The paleotetraploid Salmoniformes are an order of teleosts that clearly represent such a challenge. Our new estimate of the ancestral
glp gene copy number was 20 paralogs, of which approximately half are functional. While this is consistent with rediploidization and a differential retention of post-R4 paralogs compared to the R3 paralogs [
92], our data revealed unexpectedly complex genomic rearrangements, even in closely related paralogs. The strange case of the
aqp10aa1 and
aqp10aa2 channels indicated that they not only experienced concerted evolution post R4 but have been differentially translocated to become linked in several species, including the rainbow trout (
Oncorhynchus), arctic charr (
Salvelinus), Atlantic salmon (
Salmo), and grayling (
Thymallus) but not in other congeners such as the coho salmon (
Oncorhynchus) or the brown trout (
Salmo). Assuming that the genome assemblies are correct, then these observations are consistent with the bursts of DNA transposon activity including the DTSsa15-like Tc1/mariner type identified in the present study coinciding with speciation events [
75]. However, since we predict that the
aqp10aa2 genes are products of R4 as indicated by the syntenic analyses, the absence of large-scale gene conversion events seems paradoxical.

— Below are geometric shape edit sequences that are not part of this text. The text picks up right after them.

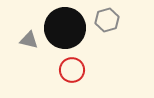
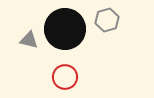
black circle: moved 1 px down
red circle: moved 7 px left, 7 px down
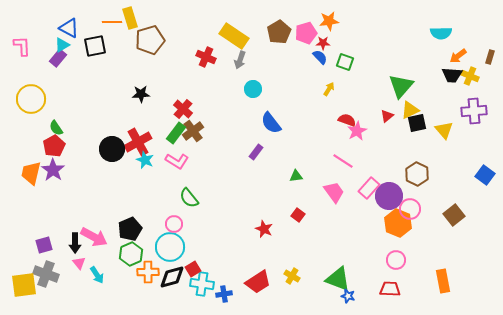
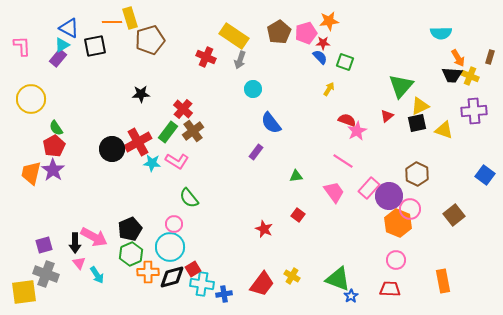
orange arrow at (458, 56): moved 2 px down; rotated 84 degrees counterclockwise
yellow triangle at (410, 110): moved 10 px right, 4 px up
yellow triangle at (444, 130): rotated 30 degrees counterclockwise
green rectangle at (176, 133): moved 8 px left, 1 px up
cyan star at (145, 160): moved 7 px right, 3 px down; rotated 18 degrees counterclockwise
red trapezoid at (258, 282): moved 4 px right, 2 px down; rotated 20 degrees counterclockwise
yellow square at (24, 285): moved 7 px down
blue star at (348, 296): moved 3 px right; rotated 24 degrees clockwise
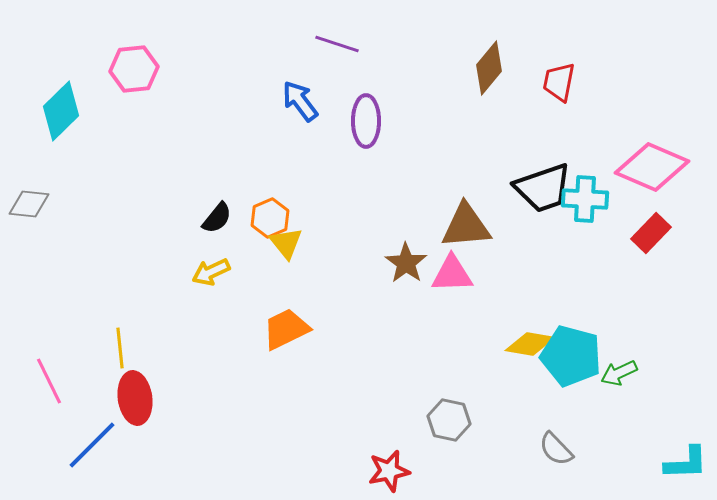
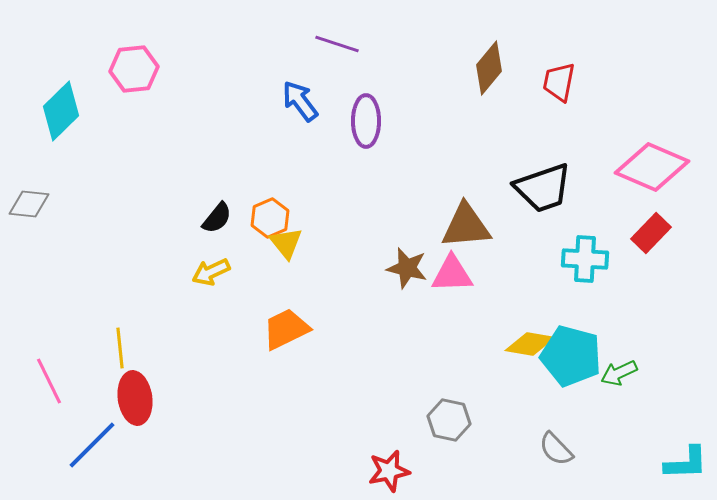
cyan cross: moved 60 px down
brown star: moved 1 px right, 5 px down; rotated 21 degrees counterclockwise
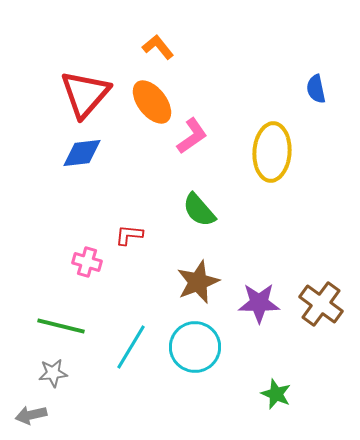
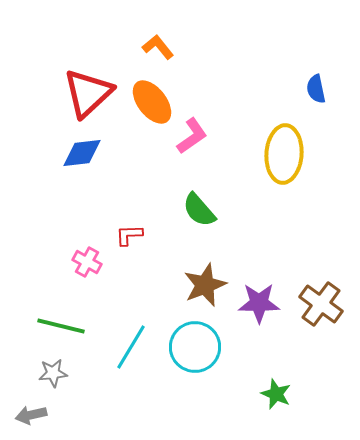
red triangle: moved 3 px right, 1 px up; rotated 6 degrees clockwise
yellow ellipse: moved 12 px right, 2 px down
red L-shape: rotated 8 degrees counterclockwise
pink cross: rotated 12 degrees clockwise
brown star: moved 7 px right, 3 px down
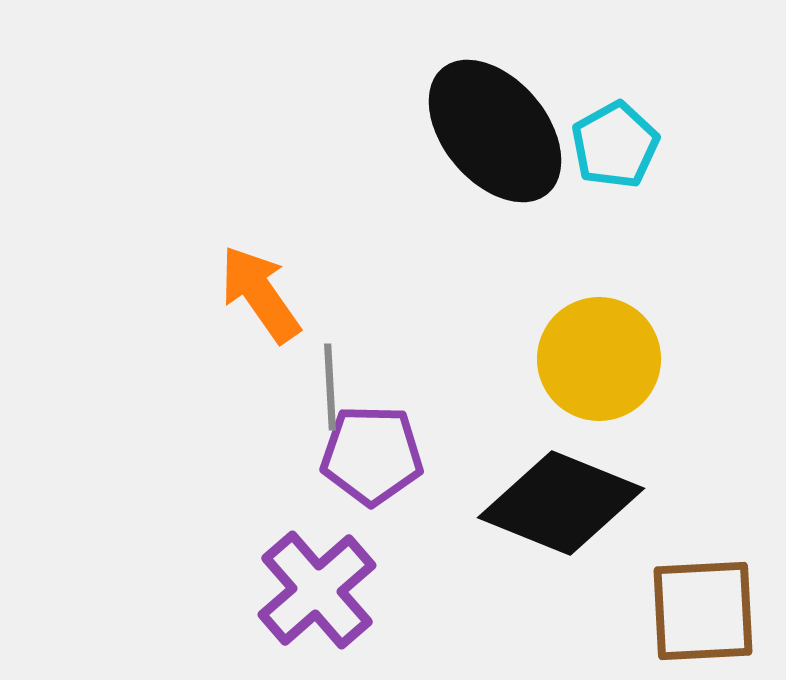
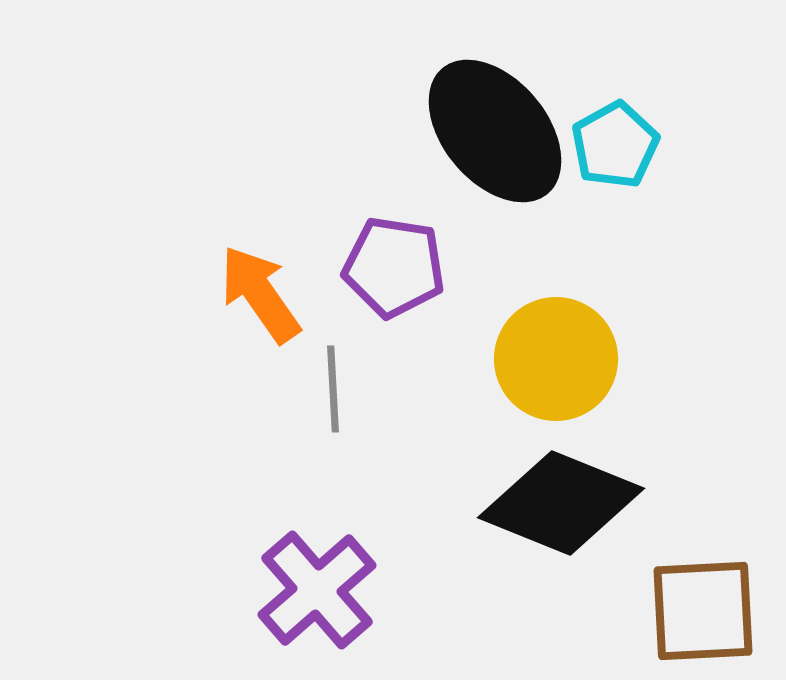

The sequence homogenization is not restricted to the
aqp10aa1 and
-10aa2 genes, as it is also evident in the downstream
aqp10ab1 and
-10ab2 pseudogenes, which evolved ~300 million years earlier by tandem duplication in the LCA of Actinopterygii. The observed concerted evolution may therefore be associated with the transposon-mediated interlocus transposition of the binary clusters rather than canonical gene conversion. It is nevertheless clear that the
aqp10aa1 gene displays the most restricted tissue expression profile of all of the salmonid
glps, even compared to the
aqp10bb1 channel [
93], indicating that despite the absence of differentiation in the coding regions, the cis-regulatory regions have nonfunctionalized.